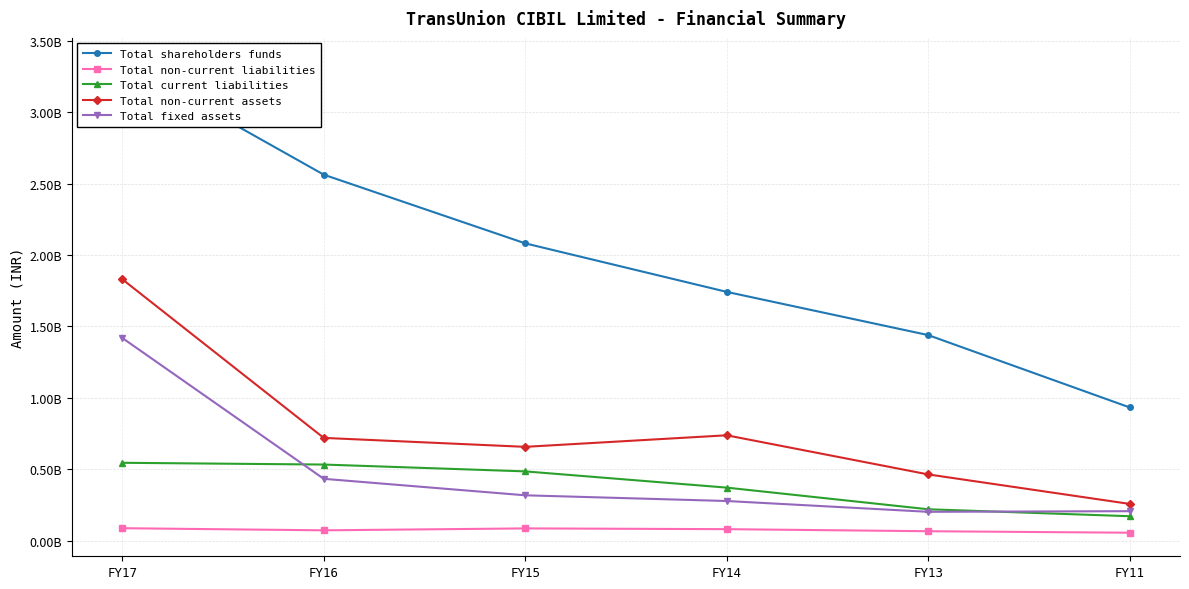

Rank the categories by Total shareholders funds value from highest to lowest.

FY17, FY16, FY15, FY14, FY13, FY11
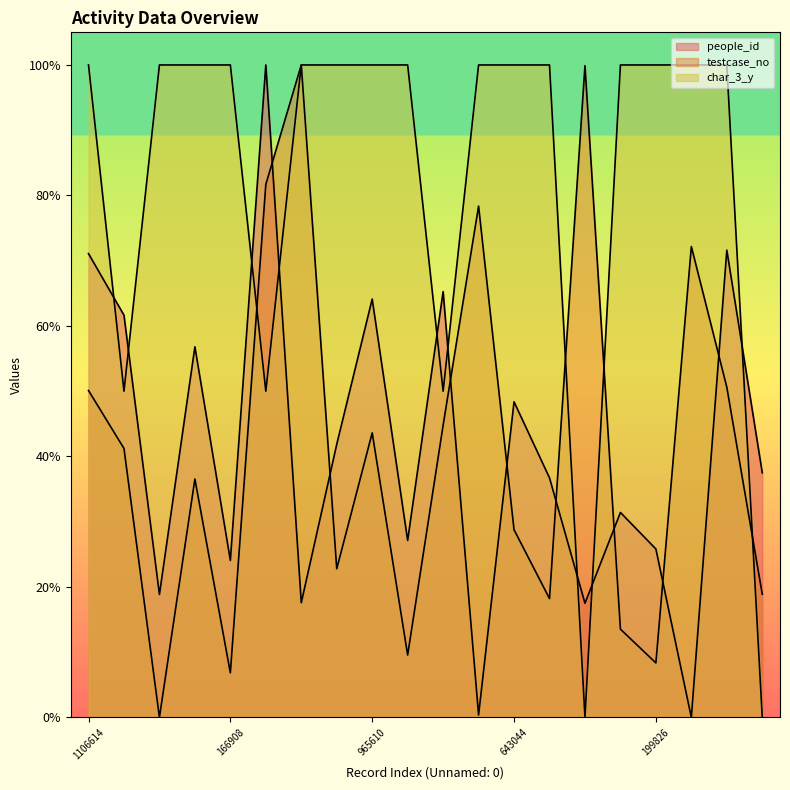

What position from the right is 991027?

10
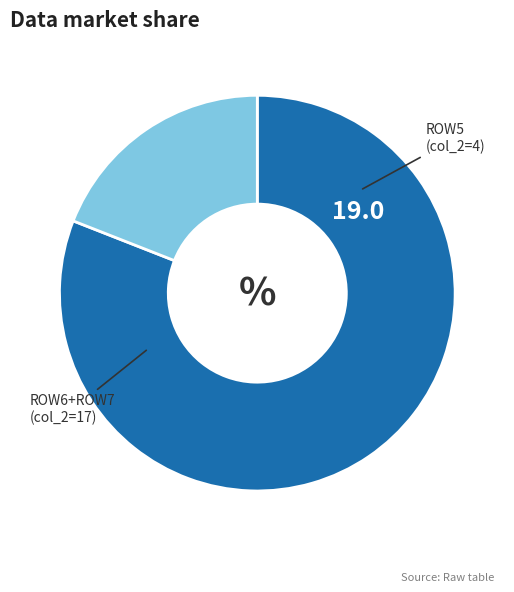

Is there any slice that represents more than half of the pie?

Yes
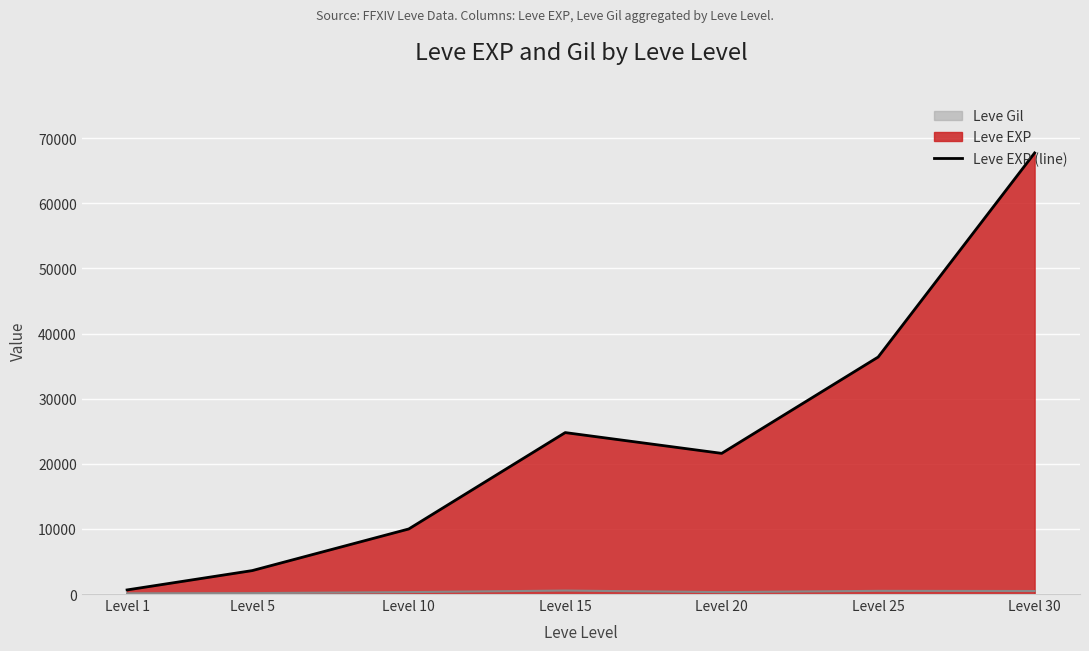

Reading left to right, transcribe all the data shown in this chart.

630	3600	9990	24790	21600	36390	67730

______________________________

### [WHAT YOU HAVE TO DO]
Lay out every line of the listing above as a Markdown table with two columns, Row and Listing line, numbering the rows and omitting blank lines. Leave the pictures out of the table.

### [TASK SOLUTION]
| Row | Listing line |
|---|---|
| 1 | Rank the categories by Total shareholders funds value from highest to lowest. |
| 2 | FY17, FY16, FY15, FY14, FY13, FY11 |
| 3 | What position from the right is 991027? |
| 4 | 10 |
| 5 | Is there any slice that represents more than half of the pie? |
| 6 | Yes |
| 7 | Reading left to right, transcribe all the data shown in this chart. |
| 8 | 630	3600	9990	24790	21600	36390	67730 |